* [Action item]:
Only lines holding the word "alternativas" are wanted. Copy them from the listing below.

»»

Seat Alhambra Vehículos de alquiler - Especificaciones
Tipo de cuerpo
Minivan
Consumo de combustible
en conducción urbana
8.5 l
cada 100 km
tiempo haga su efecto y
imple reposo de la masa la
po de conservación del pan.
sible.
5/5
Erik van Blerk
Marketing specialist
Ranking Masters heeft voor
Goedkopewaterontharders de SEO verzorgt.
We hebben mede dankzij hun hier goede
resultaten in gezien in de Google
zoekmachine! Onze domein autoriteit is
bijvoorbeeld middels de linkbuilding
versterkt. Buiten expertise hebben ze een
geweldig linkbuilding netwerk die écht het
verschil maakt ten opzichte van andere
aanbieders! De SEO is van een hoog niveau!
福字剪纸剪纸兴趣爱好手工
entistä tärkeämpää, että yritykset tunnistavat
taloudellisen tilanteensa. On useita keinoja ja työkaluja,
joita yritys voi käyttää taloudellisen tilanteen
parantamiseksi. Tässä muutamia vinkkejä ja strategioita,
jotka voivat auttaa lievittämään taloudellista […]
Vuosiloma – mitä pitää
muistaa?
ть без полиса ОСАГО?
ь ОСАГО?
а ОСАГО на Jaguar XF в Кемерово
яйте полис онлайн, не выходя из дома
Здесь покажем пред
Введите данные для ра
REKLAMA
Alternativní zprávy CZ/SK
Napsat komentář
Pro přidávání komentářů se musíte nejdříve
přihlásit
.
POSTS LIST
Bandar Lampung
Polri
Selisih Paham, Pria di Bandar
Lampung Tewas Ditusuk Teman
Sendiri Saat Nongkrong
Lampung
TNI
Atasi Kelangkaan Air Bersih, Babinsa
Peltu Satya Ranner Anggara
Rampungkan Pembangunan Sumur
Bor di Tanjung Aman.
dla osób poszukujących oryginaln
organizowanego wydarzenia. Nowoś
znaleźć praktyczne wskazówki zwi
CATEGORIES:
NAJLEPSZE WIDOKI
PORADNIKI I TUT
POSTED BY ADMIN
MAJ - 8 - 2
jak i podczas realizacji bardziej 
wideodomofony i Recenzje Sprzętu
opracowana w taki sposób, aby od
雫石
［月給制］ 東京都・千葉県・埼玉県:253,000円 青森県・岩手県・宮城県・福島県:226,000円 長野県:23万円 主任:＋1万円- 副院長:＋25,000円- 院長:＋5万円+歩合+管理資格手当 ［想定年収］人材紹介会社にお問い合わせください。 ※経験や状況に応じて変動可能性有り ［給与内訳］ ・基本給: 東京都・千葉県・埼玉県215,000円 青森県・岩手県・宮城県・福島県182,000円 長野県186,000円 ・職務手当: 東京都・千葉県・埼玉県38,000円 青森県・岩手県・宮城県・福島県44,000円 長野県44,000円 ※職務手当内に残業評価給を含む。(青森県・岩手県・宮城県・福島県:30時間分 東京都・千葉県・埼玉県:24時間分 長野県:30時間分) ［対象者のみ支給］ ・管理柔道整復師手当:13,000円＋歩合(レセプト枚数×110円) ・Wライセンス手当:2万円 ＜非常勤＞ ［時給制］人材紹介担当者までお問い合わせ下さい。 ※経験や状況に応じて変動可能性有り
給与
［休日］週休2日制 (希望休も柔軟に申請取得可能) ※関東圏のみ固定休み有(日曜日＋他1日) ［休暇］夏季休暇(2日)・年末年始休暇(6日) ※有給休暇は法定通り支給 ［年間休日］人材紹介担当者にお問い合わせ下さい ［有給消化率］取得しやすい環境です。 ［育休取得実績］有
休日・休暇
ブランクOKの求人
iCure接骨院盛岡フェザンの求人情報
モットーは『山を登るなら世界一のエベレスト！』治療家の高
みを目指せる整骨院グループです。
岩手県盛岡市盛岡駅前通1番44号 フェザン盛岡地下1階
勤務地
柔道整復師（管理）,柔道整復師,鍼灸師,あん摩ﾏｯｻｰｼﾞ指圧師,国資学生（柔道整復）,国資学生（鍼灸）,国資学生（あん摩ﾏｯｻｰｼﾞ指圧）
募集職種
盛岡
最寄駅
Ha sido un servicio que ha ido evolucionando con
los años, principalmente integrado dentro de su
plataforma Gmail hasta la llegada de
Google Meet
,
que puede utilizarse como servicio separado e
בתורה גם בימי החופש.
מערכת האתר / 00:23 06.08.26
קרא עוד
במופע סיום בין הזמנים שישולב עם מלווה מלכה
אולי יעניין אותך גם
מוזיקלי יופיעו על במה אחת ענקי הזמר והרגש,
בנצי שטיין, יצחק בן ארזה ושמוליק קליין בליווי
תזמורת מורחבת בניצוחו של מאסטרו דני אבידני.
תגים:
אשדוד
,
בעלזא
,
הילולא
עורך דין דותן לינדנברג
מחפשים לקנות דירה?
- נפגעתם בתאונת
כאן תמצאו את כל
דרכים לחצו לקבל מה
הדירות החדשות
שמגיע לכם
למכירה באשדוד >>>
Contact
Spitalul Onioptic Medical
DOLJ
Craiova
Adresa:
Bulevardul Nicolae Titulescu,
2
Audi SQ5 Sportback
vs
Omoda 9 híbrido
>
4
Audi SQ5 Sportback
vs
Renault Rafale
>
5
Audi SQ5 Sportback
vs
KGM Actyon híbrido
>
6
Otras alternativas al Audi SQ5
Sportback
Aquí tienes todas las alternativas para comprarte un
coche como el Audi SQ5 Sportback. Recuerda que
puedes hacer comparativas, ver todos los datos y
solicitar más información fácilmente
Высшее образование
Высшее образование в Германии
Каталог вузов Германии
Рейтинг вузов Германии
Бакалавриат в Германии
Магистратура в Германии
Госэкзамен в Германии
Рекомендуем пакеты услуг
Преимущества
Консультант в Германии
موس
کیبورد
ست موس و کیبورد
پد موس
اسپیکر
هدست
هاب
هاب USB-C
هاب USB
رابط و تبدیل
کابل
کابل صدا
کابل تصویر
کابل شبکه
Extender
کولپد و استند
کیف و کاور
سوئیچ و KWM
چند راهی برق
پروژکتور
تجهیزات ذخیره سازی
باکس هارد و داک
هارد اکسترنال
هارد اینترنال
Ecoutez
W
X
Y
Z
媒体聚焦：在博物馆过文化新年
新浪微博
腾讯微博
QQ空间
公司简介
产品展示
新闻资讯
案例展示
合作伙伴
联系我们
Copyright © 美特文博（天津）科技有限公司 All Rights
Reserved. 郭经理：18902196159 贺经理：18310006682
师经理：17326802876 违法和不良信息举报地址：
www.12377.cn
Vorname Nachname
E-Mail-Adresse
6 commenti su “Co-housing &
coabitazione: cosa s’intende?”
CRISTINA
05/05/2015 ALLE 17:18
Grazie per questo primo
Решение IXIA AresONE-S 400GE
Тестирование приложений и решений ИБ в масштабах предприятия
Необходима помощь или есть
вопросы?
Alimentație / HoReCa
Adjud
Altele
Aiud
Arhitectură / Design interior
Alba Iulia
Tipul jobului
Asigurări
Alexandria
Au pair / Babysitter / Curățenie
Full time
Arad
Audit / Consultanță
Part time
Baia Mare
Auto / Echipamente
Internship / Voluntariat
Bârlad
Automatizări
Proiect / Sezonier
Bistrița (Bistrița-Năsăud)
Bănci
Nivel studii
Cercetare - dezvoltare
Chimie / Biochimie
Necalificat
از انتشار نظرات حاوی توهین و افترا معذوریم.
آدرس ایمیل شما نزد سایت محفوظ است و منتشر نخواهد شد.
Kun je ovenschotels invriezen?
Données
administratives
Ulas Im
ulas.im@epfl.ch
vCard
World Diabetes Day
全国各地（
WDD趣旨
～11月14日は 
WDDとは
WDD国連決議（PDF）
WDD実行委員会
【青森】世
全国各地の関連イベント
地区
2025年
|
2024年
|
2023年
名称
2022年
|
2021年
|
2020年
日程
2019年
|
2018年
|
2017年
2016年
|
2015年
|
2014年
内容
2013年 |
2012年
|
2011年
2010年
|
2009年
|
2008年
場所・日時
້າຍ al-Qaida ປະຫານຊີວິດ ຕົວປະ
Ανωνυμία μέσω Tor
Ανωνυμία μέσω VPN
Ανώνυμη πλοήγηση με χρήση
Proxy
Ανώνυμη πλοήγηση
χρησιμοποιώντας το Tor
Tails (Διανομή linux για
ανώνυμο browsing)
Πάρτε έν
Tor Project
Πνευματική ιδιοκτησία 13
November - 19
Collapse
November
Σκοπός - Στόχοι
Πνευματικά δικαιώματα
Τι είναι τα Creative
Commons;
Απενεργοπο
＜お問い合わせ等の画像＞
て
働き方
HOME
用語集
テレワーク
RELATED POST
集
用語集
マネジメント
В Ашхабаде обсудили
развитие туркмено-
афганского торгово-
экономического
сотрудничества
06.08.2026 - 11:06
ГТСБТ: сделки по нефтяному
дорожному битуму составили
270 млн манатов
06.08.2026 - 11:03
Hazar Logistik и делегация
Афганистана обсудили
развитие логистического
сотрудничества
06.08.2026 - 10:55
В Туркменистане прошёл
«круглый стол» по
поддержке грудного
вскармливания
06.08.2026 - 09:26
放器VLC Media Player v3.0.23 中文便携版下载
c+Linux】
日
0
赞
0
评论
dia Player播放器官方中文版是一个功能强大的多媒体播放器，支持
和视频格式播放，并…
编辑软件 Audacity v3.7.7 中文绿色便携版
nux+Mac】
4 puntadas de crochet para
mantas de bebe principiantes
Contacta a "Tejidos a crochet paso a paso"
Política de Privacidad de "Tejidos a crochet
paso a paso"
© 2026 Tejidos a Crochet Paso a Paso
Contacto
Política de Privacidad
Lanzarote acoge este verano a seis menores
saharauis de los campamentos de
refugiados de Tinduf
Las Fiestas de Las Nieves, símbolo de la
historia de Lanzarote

««

* [Expected output]:
Otras alternativas al Audi SQ5
Aquí tienes todas las alternativas para comprarte un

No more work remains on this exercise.